### GIVEN INFORMATION
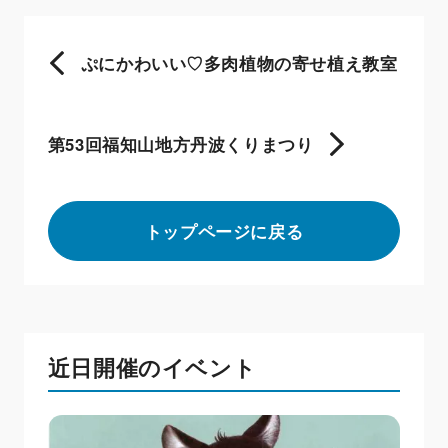
ぷにかわいい♡多肉植物の寄せ植え教室
第53回福知山地方丹波くりまつり
トップページに戻る
近日開催のイベント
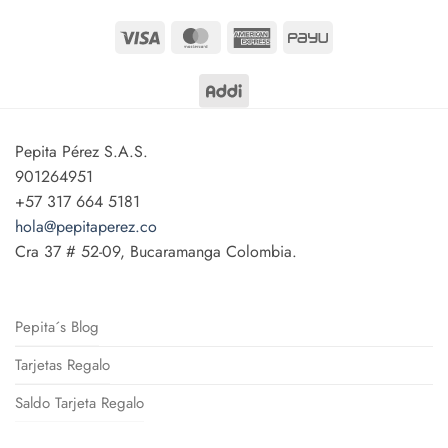
Visa
MasterCard
American
PayU
Express
Pepita Pérez S.A.S.
901264951
+57 317 664 5181
hola@pepitaperez.co
Cra 37 # 52-09, Bucaramanga Colombia.
Pepita´s Blog
Tarjetas Regalo
Saldo Tarjeta Regalo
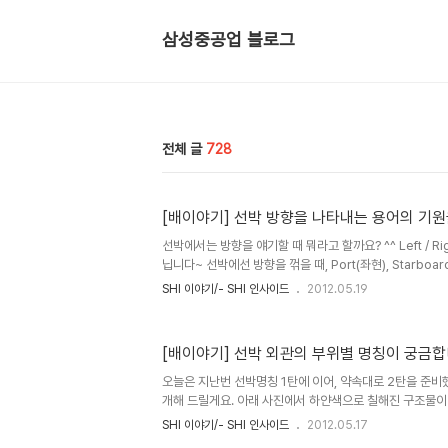
삼성중공업 블로그
전체 글
728
[배이야기] 선박 방향을 나타내는 용어의 기원
선박에서는 방향을 얘기할 때 뭐라고 할까요? ^^ Left / Ri
닙니다~ 선박에선 방향을 꺾을 때, Port(좌현), Starboar
는 뱃머리를 향해서 좌측의 뱃전, Starboard는 뱃머리
SHI 이야기/- SHI 인사이드
2012.05.19
죠. 아래 사진을 보시면, 쉽게 이해가 되실거예요. 그런데, 왜 
쓰는 것일까요? 이 용어의 유래는 바이킹 시대로 거슬러 
박의 타(Rudder)가 선미 중앙에 있지 않고, 선미 오른쪽
[배이야기] 선박 외관의 부위별 명칭이 궁금합
때 타가 있는 우현으로는 접안이 어렵고, 좌현으로만 가능했
의 우현을 '키를 잡다, 조종하다'라는 의미..
오늘은 지난번 선박명칭 1탄에 이어, 약속대로 2탄을 준비했
개해 드릴게요. 아래 사진에서 하얀색으로 칠해진 구조물이 보
설명해 드렸는데요. 유리창들이 일렬로 늘어선 곳이 바로 조타
SHI 이야기/- SHI 인사이드
2012.05.17
House(휠하우스)'라고 부르는 곳 입니다. 선박에서 가장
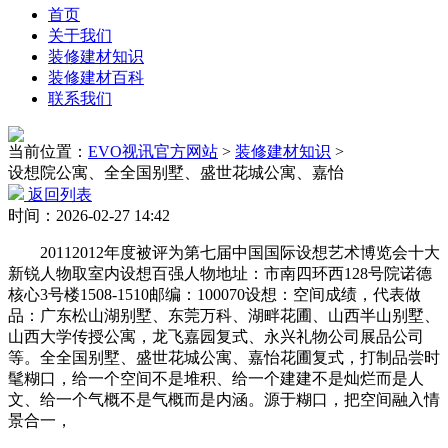
首页
关于我们
装修建材知识
装修建材百科
联系我们
当前位置：
EVO视讯官方网站
>
装修建材知识
>
设想院公寓、全全国别墅、盛世花城公寓、嘉怡
返回列表
时间：2026-02-27 14:42
20112012年度被评为第七届中国国际设想艺术博览会十大
新锐人物取室内设想百强人物地址：市南四环西128号院诺德
核心3号楼1508-1510邮编：100070设想：空间成绩，代表做
品：广东松山湖别墅、东莞万科、湖畔花圃、山西半山别墅、
山西大学传授公寓，龙飞嘉园复式、永兴礼物公司展品公司
等。全全国别墅、盛世花城公寓、嘉怡花圃复式，打制品尝时
髦糊口，给一个空间不是堆积、给一个建建不是灿烂而是人
文、给一个气概不是气概而是内涵。源于糊口，把空间融入情
景合一，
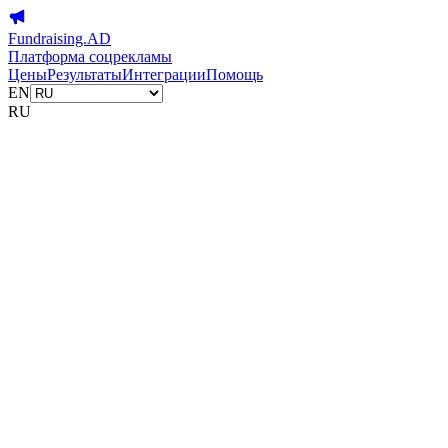
Fundraising.AD
Платформа соцрекламы
Цены
Результаты
Интеграции
Помощь
EN
RU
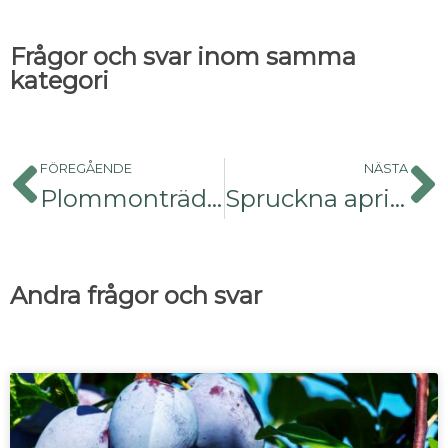
Frågor och svar inom samma
kategori
FÖREGÅENDE
NÄSTA
Plommonträdens utseende
Spruckna aprikoser
Andra frågor och svar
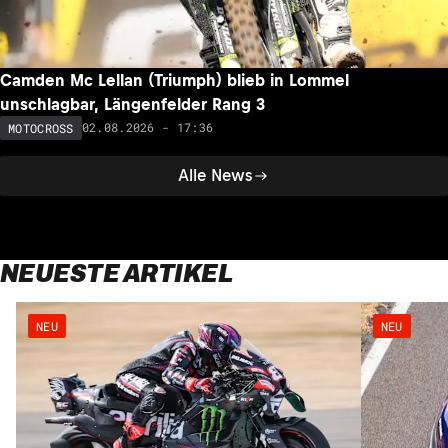
Camden Mc Lellan (Triumph) blieb in Lommel
unschlagbar, Längenfelder Rang 3
02.08.2026 - 17:36
MOTOCROSS
Alle News
NEUESTE ARTIKEL
NEU
NEU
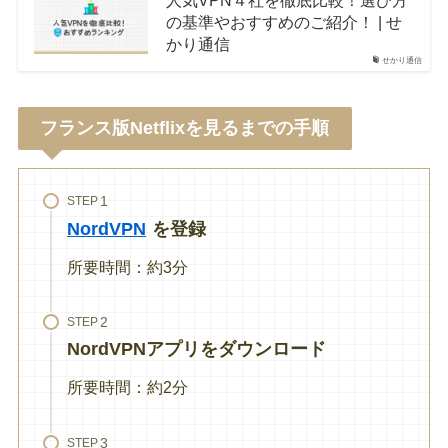
人気VPN４社を徹底比較！選び方
の基準やおすすめのご紹介！ | せ
かり通信
せかり通信
フランス版Netflixを見るまでの手順
STEP
NordVPN
を登録
所要時間：約3分
STEP
NordVPNアプリをダウンロード
所要時間：約2分
STEP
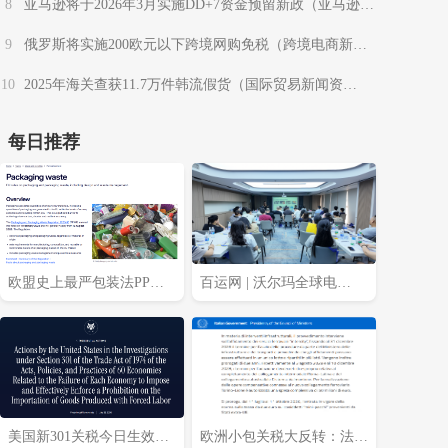
8
亚马逊将于2026年3月实施DD+7资金预留新政（亚马逊卖
家请注意）
9
俄罗斯将实施200欧元以下跨境网购免税（跨境电商新闻
资讯）
10
2025年海关查获11.7万件韩流假货（国际贸易新闻资
讯）
每日推荐
欧盟史上最严包装法PPWR
百运网 | 沃尔玛全球电
8月12日生效，你的包装达
商“跨境加玛，赢战下半
标了吗？
年”专场沙龙圆满收官!
美国新301关税今日生效，
欧洲小包关税大反转：法国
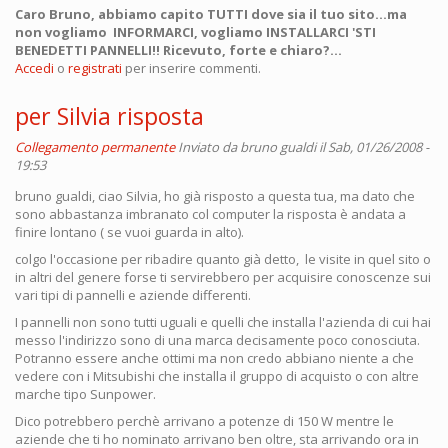
Caro Bruno, abbiamo capito TUTTI dove sia il tuo sito...ma
non vogliamo INFORMARCI, vogliamo INSTALLARCI 'STI
BENEDETTI PANNELLI!! Ricevuto, forte e chiaro?...
Accedi
o
registrati
per inserire commenti.
per Silvia risposta
Collegamento permanente
Inviato da
bruno gualdi
il Sab, 01/26/2008 -
19:53
bruno gualdi, ciao Silvia, ho già risposto a questa tua, ma dato che
sono abbastanza imbranato col computer la risposta è andata a
finire lontano ( se vuoi guarda in alto).
colgo l'occasione per ribadire quanto già detto, le visite in quel sito o
in altri del genere forse ti servirebbero per acquisire conoscenze sui
vari tipi di pannelli e aziende differenti.
I pannelli non sono tutti uguali e quelli che installa l'azienda di cui hai
messo l'indirizzo sono di una marca decisamente poco conosciuta.
Potranno essere anche ottimi ma non credo abbiano niente a che
vedere con i Mitsubishi che installa il gruppo di acquisto o con altre
marche tipo Sunpower.
Dico potrebbero perchè arrivano a potenze di 150 W mentre le
aziende che ti ho nominato arrivano ben oltre, sta arrivando ora in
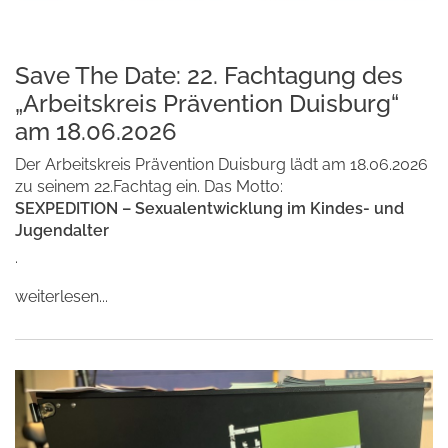
Save The Date: 22. Fachtagung des
„Arbeitskreis Prävention Duisburg“
am 18.06.2026
Der Arbeitskreis Prävention Duisburg lädt am 18.06.2026
zu seinem 22.Fachtag ein. Das Motto:
SEXPEDITION – Sexualentwicklung im Kindes- und
Jugendalter
.
weiterlesen...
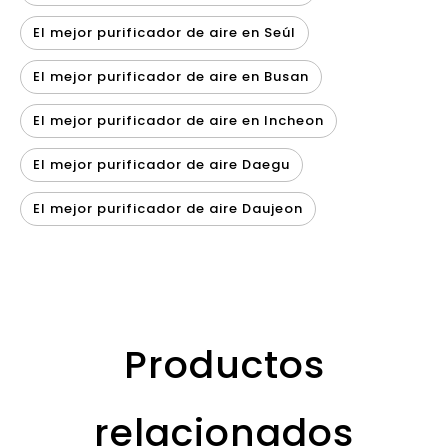
El mejor purificador de aire en Seúl
El mejor purificador de aire en Busan
El mejor purificador de aire en Incheon
El mejor purificador de aire Daegu
El mejor purificador de aire Daujeon
Productos
relacionados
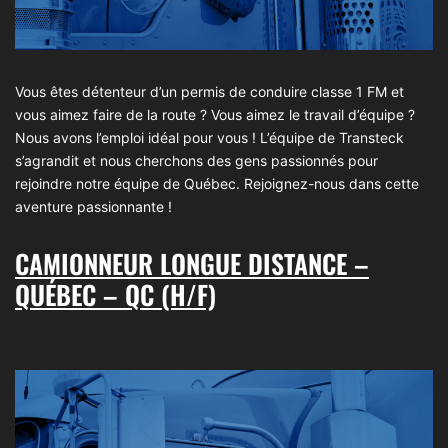
Vous êtes détenteur d’un permis de conduire classe 1 FM et
vous aimez faire de la route ? Vous aimez le travail d’équipe ?
Nous avons l’emploi idéal pour vous ! L’équipe de Transteck
s’agrandit et nous cherchons des gens passionnés pour
rejoindre notre équipe de Québec. Rejoignez-nous dans cette
aventure passionnante !
CAMIONNEUR LONGUE DISTANCE –
QUÉBEC – QC (H/F)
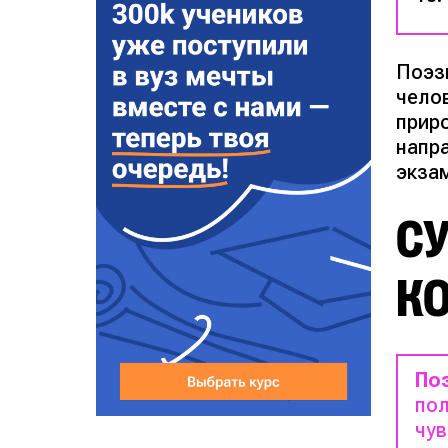
Поэз
челов
прир
напр
экза
С
К
По
пол
чув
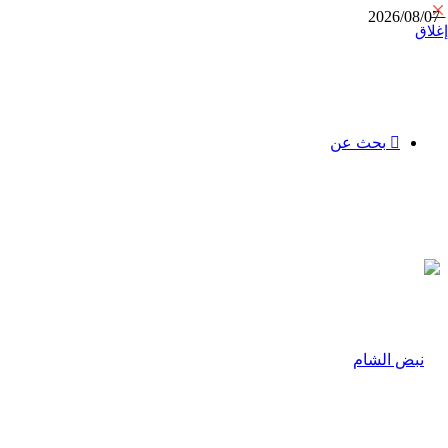
2026/08/07
إغلاق
بحث عن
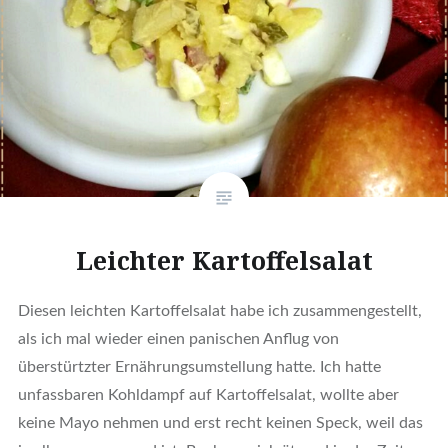
Leichter Kartoffelsalat
Diesen leichten Kartoffelsalat habe ich zusammengestellt,
als ich mal wieder einen panischen Anflug von
überstürtzter Ernährungsumstellung hatte. Ich hatte
unfassbaren Kohldampf auf Kartoffelsalat, wollte aber
keine Mayo nehmen und erst recht keinen Speck, weil das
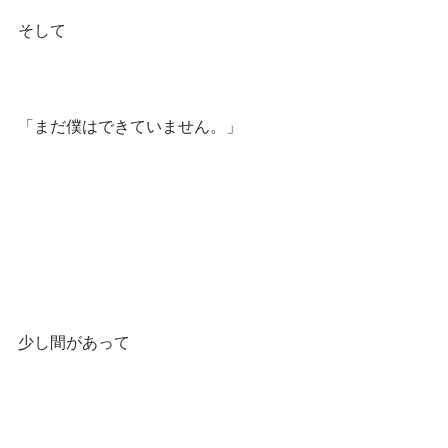
そして
「まだ僕はできていません。」
少し間があって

### WHAT THIS TASK INVOLVES
Counting only lines that hold "aziende", report how many there are in the records above, as a bare number.

### ANSWER TO THIS TASK
2